AV1 looks very cool but it doesn't have nearly the level of compatibility that H264 has. H264 works out of the box on browsers, as well as having hardware support on phones and SBCs and set-top-boxes and whatnot.
AV1 might eventually get there, and that would be awesome if it does, but H264 has been around long enough to have a substantial "first mover advantage" over AV1.
Last Raspberry doesnt have H264 decode hardware, wouldnt be surprised if that becomes a trend. A lot of SBCs only support up to 1080 on h264, 4k requires h265.

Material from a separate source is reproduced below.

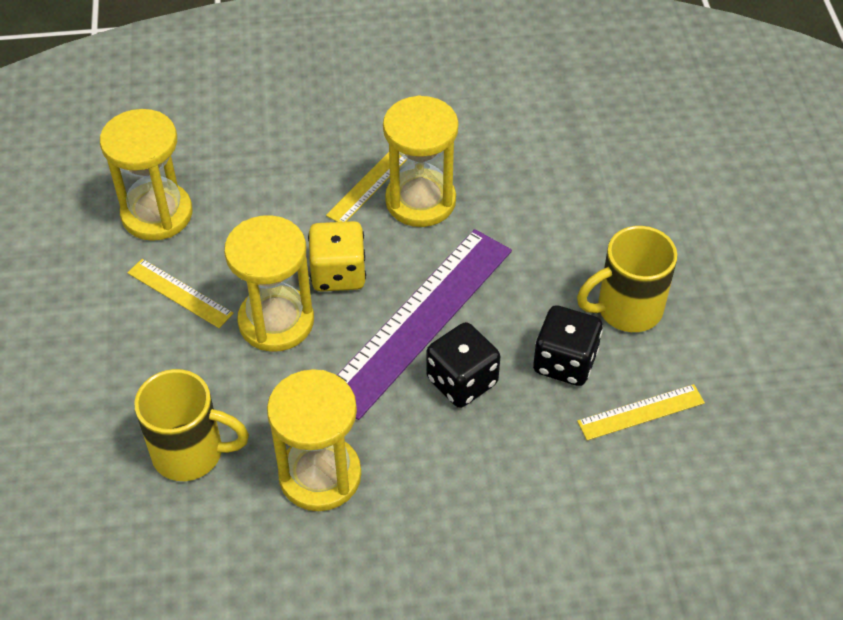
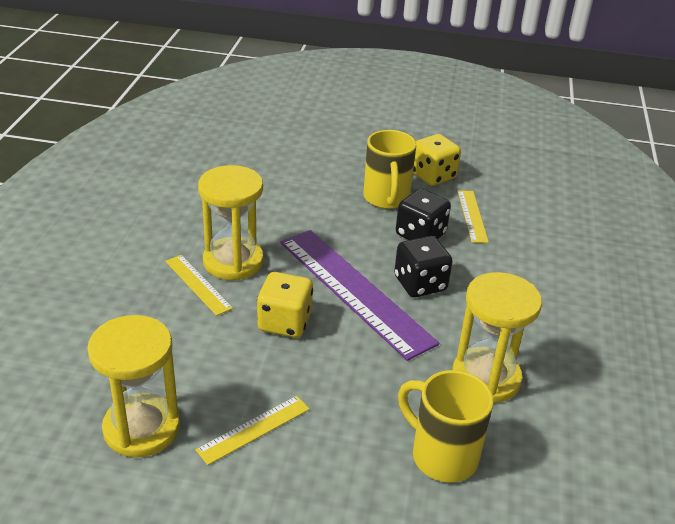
camera: 75 degrees left, 15 degrees down
yellow mug [134,369,249,481] -> yellow mug turned 75 degrees counterclockwise [398,370,493,482]
yellow hourglass [224,215,314,352] -> none
none -> yellow dice [413,134,461,186]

Yeah, I read that, though I think the latest Raspberry Pi might be fast enough to decode h264 in software so it might be a non-issue anyway; as long as it is fast enough I think I actually prefer software decoding just because (I think) it's more platform-independent.
I think I get your point though; if the Raspberry Pi is not adding chips for native H264 decoding, set top boxes and other SBCs might drop it as well.
Yeah, no question; H264 had a 10+ year head start and entrenched itself as part of the Blu-ray and online video sharing space. Once AV1 has similarly-largely-scoped things then it'll probably take a lot of h264's market, and it'll be royalty-free from the get-go.
I definitely want AV1 to become the "video standard to rule them all", but once H264's patents expire I think I'm also ok with it being the standard as well.
AV1 might eventually get there, and that would be awesome if it does, but H264 has been around long enough to have a substantial "first mover advantage" over AV1.